The entries below contain a line with "right hip: (338, 200)" and a line with "right shoulder: (559, 131)". Quote exactly those two lines and all lines between them.

[Extracted data entries]
******************************

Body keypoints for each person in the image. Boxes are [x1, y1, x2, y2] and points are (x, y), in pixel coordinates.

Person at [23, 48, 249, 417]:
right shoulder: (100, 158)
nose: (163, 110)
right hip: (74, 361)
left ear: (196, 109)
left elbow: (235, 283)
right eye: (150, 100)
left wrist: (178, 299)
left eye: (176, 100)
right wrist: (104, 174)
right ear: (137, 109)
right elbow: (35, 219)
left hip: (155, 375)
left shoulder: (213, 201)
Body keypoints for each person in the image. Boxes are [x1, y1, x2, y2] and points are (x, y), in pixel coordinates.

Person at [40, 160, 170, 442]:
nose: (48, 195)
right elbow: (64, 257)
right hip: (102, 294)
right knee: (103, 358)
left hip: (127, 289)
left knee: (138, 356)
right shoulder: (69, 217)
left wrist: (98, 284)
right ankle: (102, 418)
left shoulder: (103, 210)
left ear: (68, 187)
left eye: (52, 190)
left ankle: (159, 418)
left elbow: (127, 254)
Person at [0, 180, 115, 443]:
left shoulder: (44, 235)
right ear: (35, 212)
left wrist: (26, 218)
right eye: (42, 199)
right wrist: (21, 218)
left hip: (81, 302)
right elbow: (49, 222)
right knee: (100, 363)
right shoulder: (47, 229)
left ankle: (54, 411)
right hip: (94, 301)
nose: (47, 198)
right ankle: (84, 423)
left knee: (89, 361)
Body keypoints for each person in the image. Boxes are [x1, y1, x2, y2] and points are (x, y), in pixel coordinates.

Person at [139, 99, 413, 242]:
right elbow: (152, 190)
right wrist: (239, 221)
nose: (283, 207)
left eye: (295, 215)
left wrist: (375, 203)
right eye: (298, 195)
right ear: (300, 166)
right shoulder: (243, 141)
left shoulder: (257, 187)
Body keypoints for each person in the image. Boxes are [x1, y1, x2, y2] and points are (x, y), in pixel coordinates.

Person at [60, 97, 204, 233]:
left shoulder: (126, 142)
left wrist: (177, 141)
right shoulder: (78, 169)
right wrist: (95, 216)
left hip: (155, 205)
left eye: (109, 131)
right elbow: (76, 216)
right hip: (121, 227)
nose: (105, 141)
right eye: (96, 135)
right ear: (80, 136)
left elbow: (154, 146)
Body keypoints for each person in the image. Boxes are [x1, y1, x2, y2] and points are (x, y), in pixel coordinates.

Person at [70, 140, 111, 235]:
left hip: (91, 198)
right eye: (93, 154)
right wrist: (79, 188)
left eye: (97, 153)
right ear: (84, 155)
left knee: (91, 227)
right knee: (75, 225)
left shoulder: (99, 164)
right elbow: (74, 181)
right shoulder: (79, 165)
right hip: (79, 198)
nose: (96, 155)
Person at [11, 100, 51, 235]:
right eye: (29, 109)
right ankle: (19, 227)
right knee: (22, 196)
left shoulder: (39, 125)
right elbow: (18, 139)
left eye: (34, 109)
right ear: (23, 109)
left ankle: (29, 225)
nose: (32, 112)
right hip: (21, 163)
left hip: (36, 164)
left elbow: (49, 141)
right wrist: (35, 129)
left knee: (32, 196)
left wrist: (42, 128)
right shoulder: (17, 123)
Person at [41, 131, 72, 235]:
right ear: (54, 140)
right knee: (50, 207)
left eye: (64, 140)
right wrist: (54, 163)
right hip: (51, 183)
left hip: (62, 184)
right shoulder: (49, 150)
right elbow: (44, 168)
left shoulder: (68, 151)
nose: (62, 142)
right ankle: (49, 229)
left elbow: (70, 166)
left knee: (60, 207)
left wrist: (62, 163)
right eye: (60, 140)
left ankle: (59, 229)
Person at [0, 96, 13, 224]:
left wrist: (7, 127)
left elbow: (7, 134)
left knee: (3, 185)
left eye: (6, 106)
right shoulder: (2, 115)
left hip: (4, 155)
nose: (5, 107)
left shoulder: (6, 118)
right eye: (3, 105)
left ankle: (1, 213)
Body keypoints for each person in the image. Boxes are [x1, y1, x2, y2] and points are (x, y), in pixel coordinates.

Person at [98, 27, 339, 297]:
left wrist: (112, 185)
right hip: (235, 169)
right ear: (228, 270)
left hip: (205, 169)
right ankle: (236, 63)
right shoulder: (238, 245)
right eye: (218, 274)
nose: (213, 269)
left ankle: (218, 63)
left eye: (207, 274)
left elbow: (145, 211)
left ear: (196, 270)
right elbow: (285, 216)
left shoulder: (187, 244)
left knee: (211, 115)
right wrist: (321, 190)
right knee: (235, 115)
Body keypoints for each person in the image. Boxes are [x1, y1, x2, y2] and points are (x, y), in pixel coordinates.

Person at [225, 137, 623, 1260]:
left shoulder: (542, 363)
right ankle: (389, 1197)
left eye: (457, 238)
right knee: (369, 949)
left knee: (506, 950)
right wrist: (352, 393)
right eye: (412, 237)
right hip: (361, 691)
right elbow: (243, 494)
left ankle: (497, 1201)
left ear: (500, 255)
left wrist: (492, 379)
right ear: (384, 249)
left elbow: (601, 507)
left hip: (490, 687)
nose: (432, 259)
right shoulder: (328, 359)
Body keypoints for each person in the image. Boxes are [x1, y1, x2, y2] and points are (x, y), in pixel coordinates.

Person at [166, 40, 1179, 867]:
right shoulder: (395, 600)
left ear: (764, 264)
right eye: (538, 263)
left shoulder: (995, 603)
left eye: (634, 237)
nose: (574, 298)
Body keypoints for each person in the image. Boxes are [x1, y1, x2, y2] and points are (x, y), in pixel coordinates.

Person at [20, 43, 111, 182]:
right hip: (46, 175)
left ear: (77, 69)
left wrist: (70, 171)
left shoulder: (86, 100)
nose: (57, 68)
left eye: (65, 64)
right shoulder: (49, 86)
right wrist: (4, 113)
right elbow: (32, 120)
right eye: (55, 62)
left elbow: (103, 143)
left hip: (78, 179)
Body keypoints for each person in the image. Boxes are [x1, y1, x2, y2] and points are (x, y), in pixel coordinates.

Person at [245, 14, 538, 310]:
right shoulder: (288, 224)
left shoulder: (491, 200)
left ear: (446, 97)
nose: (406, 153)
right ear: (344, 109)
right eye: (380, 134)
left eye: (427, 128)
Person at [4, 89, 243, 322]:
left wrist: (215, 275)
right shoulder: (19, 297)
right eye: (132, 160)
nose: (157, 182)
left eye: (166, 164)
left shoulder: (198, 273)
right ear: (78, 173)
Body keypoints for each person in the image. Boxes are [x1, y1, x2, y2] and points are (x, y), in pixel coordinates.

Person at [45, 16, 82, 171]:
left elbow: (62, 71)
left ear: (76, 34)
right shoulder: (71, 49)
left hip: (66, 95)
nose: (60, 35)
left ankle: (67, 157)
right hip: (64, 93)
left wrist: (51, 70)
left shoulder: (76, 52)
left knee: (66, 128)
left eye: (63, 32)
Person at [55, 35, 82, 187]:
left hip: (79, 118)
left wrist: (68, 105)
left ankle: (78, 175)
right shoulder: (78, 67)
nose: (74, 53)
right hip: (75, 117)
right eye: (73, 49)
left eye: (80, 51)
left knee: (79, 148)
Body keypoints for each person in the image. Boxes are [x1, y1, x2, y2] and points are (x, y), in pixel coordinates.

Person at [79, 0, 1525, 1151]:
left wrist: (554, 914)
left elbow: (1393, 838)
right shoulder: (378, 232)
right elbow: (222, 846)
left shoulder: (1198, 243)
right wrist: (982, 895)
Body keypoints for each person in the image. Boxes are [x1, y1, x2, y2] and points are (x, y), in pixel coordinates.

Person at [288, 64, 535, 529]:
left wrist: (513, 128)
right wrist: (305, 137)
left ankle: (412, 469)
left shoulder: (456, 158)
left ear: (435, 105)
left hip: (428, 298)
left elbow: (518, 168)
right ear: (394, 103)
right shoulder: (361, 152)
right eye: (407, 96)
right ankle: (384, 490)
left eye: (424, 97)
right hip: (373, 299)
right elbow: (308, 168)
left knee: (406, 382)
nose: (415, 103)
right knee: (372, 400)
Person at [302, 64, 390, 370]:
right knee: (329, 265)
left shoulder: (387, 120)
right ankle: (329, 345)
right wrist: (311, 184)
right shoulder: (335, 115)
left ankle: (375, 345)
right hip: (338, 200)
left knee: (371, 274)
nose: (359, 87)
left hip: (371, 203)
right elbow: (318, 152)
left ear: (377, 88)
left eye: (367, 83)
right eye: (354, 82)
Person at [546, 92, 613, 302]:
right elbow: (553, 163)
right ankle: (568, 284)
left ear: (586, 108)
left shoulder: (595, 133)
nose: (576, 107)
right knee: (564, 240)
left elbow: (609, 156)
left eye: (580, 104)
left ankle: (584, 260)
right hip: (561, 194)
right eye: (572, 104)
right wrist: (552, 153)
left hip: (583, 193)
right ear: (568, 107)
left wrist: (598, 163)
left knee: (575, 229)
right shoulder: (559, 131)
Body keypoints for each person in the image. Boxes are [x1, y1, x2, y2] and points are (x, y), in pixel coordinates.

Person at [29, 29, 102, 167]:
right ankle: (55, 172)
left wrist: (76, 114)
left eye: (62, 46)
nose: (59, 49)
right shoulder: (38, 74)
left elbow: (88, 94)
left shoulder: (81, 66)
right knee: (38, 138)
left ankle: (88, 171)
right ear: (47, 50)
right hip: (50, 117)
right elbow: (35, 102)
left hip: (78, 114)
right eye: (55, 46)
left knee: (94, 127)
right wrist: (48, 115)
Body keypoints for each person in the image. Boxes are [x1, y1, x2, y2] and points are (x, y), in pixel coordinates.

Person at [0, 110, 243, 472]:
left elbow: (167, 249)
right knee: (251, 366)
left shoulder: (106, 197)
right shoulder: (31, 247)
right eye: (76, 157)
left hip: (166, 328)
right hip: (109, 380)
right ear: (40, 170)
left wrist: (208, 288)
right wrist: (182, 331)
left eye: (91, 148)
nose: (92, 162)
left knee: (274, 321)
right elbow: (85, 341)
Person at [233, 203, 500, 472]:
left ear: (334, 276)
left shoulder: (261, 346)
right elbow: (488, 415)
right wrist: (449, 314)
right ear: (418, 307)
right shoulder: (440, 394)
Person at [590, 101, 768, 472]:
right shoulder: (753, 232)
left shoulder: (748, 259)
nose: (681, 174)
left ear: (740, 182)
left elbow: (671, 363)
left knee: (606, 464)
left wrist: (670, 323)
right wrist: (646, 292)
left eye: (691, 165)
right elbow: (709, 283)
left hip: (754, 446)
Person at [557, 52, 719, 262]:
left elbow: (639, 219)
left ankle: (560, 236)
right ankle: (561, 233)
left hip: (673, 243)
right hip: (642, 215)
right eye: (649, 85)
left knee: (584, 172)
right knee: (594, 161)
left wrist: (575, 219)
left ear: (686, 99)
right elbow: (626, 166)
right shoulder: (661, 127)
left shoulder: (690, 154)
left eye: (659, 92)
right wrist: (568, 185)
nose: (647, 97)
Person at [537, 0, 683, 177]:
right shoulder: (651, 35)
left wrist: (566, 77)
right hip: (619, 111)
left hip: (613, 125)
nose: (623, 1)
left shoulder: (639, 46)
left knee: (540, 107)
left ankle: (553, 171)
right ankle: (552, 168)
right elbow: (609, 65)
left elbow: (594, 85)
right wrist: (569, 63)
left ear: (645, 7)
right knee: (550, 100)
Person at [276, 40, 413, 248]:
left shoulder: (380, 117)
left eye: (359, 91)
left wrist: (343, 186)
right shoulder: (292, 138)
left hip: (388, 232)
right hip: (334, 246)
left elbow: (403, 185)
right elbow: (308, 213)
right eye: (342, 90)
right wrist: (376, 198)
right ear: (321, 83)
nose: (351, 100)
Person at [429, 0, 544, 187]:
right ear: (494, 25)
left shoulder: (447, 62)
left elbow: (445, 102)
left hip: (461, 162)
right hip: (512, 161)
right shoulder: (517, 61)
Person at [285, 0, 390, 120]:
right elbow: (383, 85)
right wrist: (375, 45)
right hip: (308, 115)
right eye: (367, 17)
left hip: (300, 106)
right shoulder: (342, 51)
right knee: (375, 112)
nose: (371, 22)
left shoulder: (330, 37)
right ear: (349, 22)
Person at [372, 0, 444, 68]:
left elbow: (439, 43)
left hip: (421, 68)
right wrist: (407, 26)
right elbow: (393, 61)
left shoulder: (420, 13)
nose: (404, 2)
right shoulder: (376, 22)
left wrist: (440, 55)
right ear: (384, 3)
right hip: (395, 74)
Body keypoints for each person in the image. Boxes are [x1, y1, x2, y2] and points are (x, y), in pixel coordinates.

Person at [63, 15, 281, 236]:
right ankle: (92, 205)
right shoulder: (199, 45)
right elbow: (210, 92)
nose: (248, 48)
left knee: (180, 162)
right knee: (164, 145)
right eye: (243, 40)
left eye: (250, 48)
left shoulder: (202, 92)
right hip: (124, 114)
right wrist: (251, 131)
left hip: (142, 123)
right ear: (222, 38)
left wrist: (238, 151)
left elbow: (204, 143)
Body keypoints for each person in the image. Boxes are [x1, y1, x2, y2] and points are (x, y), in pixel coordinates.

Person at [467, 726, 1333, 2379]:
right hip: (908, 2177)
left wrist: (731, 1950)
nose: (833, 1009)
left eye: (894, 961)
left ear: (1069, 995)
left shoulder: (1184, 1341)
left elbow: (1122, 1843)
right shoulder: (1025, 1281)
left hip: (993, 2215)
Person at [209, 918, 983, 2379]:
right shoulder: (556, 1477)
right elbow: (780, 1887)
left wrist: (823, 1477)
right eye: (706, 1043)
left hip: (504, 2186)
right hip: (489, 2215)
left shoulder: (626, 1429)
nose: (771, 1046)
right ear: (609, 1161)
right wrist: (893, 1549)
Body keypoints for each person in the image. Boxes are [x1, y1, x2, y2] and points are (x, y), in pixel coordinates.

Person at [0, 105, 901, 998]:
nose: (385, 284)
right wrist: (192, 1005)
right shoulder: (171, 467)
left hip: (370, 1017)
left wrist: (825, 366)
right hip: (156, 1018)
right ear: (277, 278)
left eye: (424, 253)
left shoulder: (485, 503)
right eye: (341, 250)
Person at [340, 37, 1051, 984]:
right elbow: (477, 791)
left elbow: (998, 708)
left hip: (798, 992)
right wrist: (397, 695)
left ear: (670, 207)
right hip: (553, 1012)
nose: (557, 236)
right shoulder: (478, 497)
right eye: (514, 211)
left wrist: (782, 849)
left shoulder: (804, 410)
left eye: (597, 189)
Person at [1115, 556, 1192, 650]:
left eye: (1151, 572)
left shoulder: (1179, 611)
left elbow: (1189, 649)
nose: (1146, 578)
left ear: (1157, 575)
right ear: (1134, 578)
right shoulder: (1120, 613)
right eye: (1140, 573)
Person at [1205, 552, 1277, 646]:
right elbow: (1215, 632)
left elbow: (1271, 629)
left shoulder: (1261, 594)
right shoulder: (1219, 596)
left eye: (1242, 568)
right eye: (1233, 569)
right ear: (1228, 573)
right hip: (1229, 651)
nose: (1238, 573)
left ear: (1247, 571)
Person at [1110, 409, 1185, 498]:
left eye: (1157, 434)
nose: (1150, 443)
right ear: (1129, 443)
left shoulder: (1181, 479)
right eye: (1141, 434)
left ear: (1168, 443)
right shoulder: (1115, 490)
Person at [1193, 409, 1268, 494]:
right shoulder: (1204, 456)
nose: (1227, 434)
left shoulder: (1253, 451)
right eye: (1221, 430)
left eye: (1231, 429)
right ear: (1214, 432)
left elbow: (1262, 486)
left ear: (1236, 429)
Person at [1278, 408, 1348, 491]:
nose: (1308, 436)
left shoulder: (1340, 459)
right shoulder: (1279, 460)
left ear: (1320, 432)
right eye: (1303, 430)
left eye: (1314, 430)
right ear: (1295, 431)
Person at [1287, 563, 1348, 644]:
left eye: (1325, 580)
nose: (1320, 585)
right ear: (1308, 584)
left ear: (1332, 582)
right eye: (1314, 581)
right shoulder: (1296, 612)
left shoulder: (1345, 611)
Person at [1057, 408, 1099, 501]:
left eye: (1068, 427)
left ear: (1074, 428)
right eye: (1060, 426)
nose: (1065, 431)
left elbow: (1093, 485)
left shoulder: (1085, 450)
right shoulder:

******************************

* [Your response]:
right hip: (338, 200)
left knee: (371, 274)
nose: (359, 87)
left hip: (371, 203)
right elbow: (318, 152)
left ear: (377, 88)
left eye: (367, 83)
right eye: (354, 82)
Person at [546, 92, 613, 302]:
right elbow: (553, 163)
right ankle: (568, 284)
left ear: (586, 108)
left shoulder: (595, 133)
nose: (576, 107)
right knee: (564, 240)
left elbow: (609, 156)
left eye: (580, 104)
left ankle: (584, 260)
right hip: (561, 194)
right eye: (572, 104)
right wrist: (552, 153)
left hip: (583, 193)
right ear: (568, 107)
left wrist: (598, 163)
left knee: (575, 229)
right shoulder: (559, 131)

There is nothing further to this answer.